▶ [PROBLEM TO SOLVE]:
Here the job is to transcribe the data exactly while omitting the images.

Stored data entries:
--- START ---

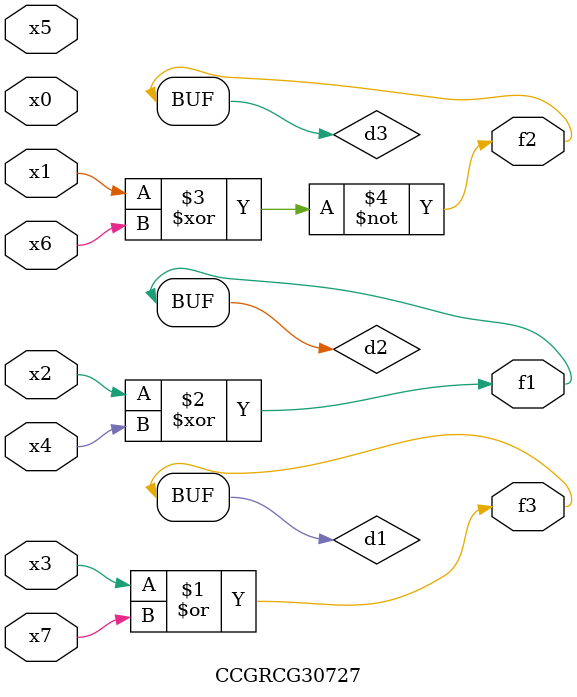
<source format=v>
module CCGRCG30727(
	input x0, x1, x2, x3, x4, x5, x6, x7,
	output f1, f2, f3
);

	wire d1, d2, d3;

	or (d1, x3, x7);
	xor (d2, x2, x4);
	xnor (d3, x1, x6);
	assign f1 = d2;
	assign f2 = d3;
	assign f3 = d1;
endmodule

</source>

--- END ---

▶ [RESPONSE TO THIS EXERCISE]:
<source format=v>
module CCGRCG30727(
	input x0, x1, x2, x3, x4, x5, x6, x7,
	output f1, f2, f3
);

	wire d1, d2, d3;

	or (d1, x3, x7);
	xor (d2, x2, x4);
	xnor (d3, x1, x6);
	assign f1 = d2;
	assign f2 = d3;
	assign f3 = d1;
endmodule

</source>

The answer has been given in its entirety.